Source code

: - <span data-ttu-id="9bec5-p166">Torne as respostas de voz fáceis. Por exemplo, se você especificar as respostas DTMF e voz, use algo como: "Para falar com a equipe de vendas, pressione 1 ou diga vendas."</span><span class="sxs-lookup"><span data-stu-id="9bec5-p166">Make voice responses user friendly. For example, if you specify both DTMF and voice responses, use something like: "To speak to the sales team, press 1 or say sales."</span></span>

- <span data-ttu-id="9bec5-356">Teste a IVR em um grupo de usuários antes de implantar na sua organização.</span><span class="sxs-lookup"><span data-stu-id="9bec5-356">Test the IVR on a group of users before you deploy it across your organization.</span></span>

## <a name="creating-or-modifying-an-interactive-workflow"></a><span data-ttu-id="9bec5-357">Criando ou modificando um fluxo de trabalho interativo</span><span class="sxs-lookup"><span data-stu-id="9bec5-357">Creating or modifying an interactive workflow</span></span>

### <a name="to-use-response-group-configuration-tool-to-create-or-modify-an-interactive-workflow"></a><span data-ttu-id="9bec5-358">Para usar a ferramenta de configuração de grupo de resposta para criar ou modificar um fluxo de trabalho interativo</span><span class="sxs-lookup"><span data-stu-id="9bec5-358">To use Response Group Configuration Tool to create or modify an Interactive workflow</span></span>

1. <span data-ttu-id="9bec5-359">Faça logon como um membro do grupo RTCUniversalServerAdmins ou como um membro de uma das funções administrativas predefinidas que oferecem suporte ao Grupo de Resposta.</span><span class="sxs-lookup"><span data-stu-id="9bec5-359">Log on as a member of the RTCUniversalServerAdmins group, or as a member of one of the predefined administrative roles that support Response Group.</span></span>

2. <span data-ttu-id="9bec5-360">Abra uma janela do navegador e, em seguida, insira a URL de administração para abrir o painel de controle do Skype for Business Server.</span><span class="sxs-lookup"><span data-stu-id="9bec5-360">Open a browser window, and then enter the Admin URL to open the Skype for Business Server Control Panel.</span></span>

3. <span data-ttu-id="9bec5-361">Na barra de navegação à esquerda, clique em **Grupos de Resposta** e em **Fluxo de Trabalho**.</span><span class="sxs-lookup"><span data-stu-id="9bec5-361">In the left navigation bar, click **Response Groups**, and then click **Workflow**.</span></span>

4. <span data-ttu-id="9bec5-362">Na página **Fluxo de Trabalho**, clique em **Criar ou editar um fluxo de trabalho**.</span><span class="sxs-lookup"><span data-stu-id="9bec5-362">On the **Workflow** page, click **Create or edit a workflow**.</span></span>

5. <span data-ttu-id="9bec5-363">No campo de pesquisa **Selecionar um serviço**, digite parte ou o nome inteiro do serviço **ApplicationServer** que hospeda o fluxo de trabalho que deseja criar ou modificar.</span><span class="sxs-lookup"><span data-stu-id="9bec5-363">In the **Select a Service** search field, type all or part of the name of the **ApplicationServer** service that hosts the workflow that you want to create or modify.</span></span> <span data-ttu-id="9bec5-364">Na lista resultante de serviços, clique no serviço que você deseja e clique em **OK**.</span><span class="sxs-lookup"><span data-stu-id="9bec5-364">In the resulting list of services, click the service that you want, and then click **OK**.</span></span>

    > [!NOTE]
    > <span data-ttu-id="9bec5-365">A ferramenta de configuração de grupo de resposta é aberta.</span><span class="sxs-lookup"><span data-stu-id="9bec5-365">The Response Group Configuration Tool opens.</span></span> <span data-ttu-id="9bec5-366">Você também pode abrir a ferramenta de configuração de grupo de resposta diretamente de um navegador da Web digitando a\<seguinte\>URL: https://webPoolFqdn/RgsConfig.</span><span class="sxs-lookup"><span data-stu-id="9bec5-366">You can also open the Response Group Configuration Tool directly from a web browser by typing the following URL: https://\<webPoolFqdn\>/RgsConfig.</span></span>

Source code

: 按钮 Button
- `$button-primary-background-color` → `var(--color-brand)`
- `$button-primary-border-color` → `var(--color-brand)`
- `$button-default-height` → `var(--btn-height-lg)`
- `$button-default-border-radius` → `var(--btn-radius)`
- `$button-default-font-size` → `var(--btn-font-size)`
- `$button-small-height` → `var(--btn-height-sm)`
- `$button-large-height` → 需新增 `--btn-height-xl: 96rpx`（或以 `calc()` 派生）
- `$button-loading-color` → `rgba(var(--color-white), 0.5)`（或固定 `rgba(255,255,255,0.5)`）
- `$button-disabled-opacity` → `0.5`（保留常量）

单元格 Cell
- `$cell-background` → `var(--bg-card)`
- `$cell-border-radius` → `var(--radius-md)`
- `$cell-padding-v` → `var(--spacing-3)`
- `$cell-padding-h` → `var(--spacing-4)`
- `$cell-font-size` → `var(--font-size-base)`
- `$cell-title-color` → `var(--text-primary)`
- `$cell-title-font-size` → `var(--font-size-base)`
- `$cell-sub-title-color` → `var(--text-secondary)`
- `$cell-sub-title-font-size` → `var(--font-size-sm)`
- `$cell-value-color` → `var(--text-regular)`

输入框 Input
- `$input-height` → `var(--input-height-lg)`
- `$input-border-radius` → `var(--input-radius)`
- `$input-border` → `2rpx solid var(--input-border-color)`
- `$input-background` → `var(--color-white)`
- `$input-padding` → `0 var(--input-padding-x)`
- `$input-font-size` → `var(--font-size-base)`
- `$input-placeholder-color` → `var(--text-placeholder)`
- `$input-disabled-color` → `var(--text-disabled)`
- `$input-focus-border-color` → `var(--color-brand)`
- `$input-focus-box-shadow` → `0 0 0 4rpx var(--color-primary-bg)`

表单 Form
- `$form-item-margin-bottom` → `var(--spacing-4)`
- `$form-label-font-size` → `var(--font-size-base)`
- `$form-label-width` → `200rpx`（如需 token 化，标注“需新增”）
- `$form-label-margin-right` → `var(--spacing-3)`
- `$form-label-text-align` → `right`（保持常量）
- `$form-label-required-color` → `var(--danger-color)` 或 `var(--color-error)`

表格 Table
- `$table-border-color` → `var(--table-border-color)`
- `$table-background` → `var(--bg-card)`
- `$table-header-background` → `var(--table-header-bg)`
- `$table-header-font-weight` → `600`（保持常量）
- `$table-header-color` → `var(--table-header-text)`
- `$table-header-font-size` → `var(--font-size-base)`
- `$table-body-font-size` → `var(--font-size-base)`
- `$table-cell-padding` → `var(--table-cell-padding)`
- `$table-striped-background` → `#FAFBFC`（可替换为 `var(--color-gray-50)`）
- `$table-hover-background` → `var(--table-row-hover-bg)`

◆ ◆ ◆ ◆

REQUIREMENT: Across the material, report every line that has the word "white".

RESPONSE TO THE EXERCISE:
- `$button-loading-color` → `rgba(var(--color-white), 0.5)`（或固定 `rgba(255,255,255,0.5)`）
- `$input-background` → `var(--color-white)`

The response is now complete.